Adds a new paragraph to section 1173(b) of the Social Security Act requiring that each off-campus outpatient department of a provider be assigned a separate unique health identifier (NPI) from the parent provider, to be ensured by standards not later than January 1, 2026.
Directs the Secretary of Health and Human Services to revise 45 C.F.R. §§162.408 and 162.410 by January 1, 2026 so that each off-campus outpatient department is treated as a subpart of the provider and is assigned a unique health identifier pursuant to the new paragraph in section 1173(b).
Referred to the Committee on Energy and Commerce, and in addition to the Committee on Ways and Means, for a period to be subsequently determined by the Speaker, in each case for consideration of such provisions as fall within the jurisdiction of the committee concerned.
Who is affected and how:
Hospitals and hospital outpatient departments: Must obtain and use separate NPIs for each off-campus outpatient department and update billing, scheduling, and EHR systems. Departments previously billed under the main hospital NPI may see changes in how payers classify and reimburse those services, potentially reducing facility fees where site-of-service distinctions change.
Health care providers and billing offices: Increased administrative work to register department-level NPIs, change claim-submission workflows, and ensure correct NPI usage on standard claim forms.
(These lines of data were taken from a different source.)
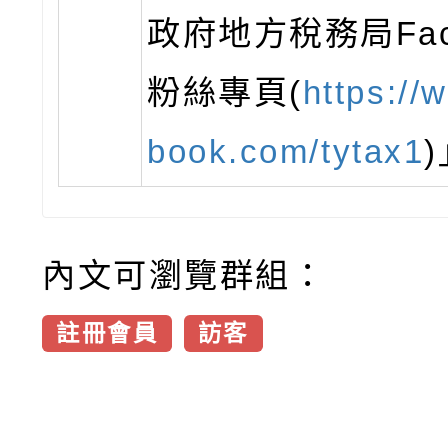
政府地方稅務局Fac
粉絲專頁(
https://
book.com/tytax1
內文可瀏覽群組：
註冊會員
訪客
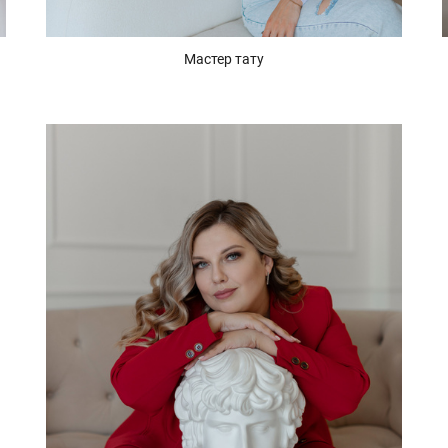
Мастер тату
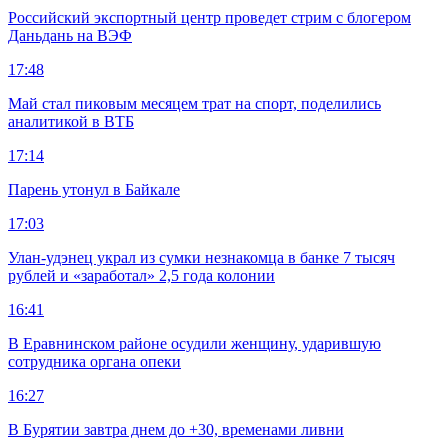
Российский экспортный центр проведет стрим с блогером
Даньдань на ВЭФ
17:48
Май стал пиковым месяцем трат на спорт, поделились
аналитикой в ВТБ
17:14
Парень утонул в Байкале
17:03
Улан-удэнец украл из сумки незнакомца в банке 7 тысяч
рублей и «заработал» 2,5 года колонии
16:41
В Еравнинском районе осудили женщину, ударившую
сотрудника органа опеки
16:27
В Бурятии завтра днем до +30, временами ливни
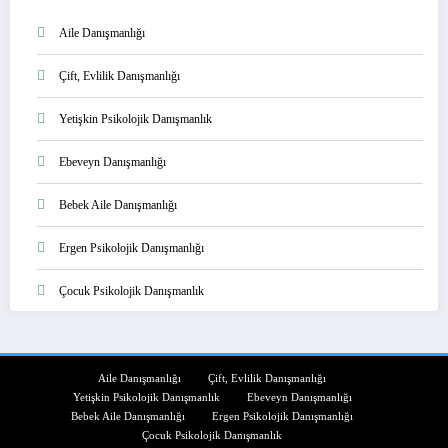
Aile Danışmanlığı
Çift, Evlilik Danışmanlığı
Yetişkin Psikolojik Danışmanlık
Ebeveyn Danışmanlığı
Bebek Aile Danışmanlığı
Ergen Psikolojik Danışmanlığı
Çocuk Psikolojik Danışmanlık
Aile Danışmanlığı
Çift, Evlilik Danışmanlığı
Yetişkin Psikolojik Danışmanlık
Ebeveyn Danışmanlığı
Bebek Aile Danışmanlığı
Ergen Psikolojik Danışmanlığı
Çocuk Psikolojik Danışmanlık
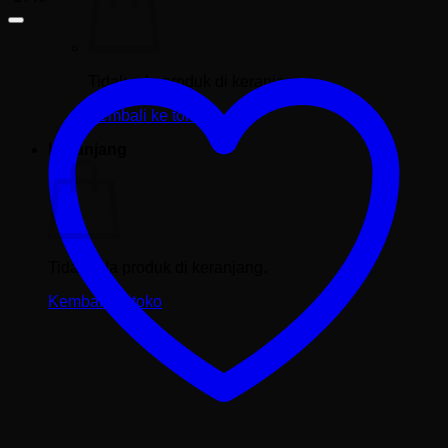
Tidak ada produk di keranjang.
Kembali ke toko
Keranjang
Tidak ada produk di keranjang.
Kembali ke toko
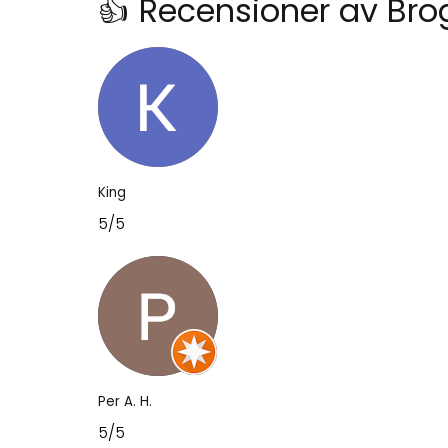
👍 Recensioner av Br
King
5/5
Per A. H.
5/5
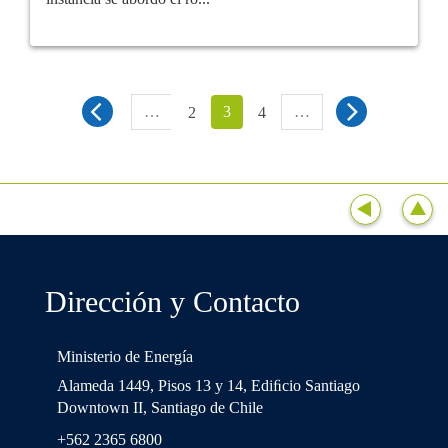
…
3
…
2
4
Dirección y Contacto
Ministerio de Energía
Alameda 1449, Pisos 13 y 14, Ediﬁcio Santiago
Downtown II, Santiago de Chile
+562 2365 6800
Smaller providers affiliated with hospitals may need technical assistance to comply.
Medicare beneficiaries and privately insured patients: May see changes in how services are billed and reimbursed, which can change patient cost-sharing (copays, coinsurance) depending on payer rules for off-campus vs on-campus sites.
Medicare and commercial payers / health insurance issuers: Must adapt claims-processing systems to require and accept the specific department NPIs and potentially revise payment logic tied to site of service. Insurers will need to coordinate with providers and possibly state regulators to enforce proper billing.
State insurance regulators and NAIC: The NAIC is asked to produce a model law to help states enforce the commercial billing requirements; states that adopt such a model may create uniform enforcement but adoption is discretionary. This could create variation across states depending on whether they adopt the model.
Net effects: The rule increases billing transparency and aims to reduce misclassification of off-campus outpatient departments as on-campus facilities. That transparency may lower certain facility fee payments and shift revenue for some hospital departments, while imposing upfront administrative and IT costs on providers and payers. Because the NAIC model and state adoption drive enforcement for commercial plans, enforcement and impact on commercially insured patients may vary by state.